**DOCUMENT TEXT:**
Compilation album by John Coltrane
- Released: June 1974
- Recorded: May 23 and June 4, 1961
- Genre: Jazz
- Length: 33:27
- Label: Impulse!
- Producer: Creed Taylor

John Coltrane chronology
| Interstellar Space (1974) | The Africa/Brass Sessions, Vol. 2 (1974) | First Meditations (1977) |

= The Africa/Brass Sessions, Volume 2 =

The Africa/Brass Sessions, Vol. 2 is a posthumous compilation album by American jazz saxophonist and composer John Coltrane, released in 1974 by Impulse Records. It compiles outtakes from the same 1961 sessions that produced his Africa/Brass album. "Song of the Underground Railroad" and "Greensleeves" were recorded on May 23, while "Africa" was recorded on June 4. On October 10, 1995, Impulse incorporated the tracks issued here into a two-disc set entitled The Complete Africa/Brass Sessions.

**ENTRIES PROVIDED:**
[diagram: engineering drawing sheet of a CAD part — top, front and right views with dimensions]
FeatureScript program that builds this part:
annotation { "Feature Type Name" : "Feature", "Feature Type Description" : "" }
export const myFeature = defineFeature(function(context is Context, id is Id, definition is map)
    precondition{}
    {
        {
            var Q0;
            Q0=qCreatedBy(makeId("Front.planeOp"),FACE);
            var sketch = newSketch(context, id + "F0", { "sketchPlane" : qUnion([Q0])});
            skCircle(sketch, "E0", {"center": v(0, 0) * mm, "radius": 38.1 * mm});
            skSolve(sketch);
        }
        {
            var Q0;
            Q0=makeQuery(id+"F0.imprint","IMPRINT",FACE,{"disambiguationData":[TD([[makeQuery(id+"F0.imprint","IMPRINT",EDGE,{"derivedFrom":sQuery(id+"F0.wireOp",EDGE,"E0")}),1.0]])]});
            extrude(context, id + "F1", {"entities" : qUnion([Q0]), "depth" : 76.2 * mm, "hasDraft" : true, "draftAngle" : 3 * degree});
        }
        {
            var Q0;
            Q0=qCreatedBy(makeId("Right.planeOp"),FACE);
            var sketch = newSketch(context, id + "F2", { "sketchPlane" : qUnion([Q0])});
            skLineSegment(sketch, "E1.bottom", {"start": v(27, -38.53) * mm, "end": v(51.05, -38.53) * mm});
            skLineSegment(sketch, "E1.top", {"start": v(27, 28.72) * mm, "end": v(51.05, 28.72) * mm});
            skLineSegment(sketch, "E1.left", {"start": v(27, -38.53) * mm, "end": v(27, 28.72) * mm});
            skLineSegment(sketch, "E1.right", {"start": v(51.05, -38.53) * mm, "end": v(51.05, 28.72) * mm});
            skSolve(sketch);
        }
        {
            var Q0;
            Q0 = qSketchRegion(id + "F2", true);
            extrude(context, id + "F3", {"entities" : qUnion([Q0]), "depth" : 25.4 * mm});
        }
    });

**WHAT THE EXERCISE ASKS:**
Answer from the text on The Africa/Brass Sessions, Vol. 2:
(a) Who is listed as the album's producer?
(b) On what date was "Africa" recorded?
(c) What was the title of the two-disc set that Impulse released on October 10, 1995?

**PROBLEM SOLUTION:**
(a) Creed Taylor
(b) June 4, 1961
(c) The Complete Africa/Brass Sessions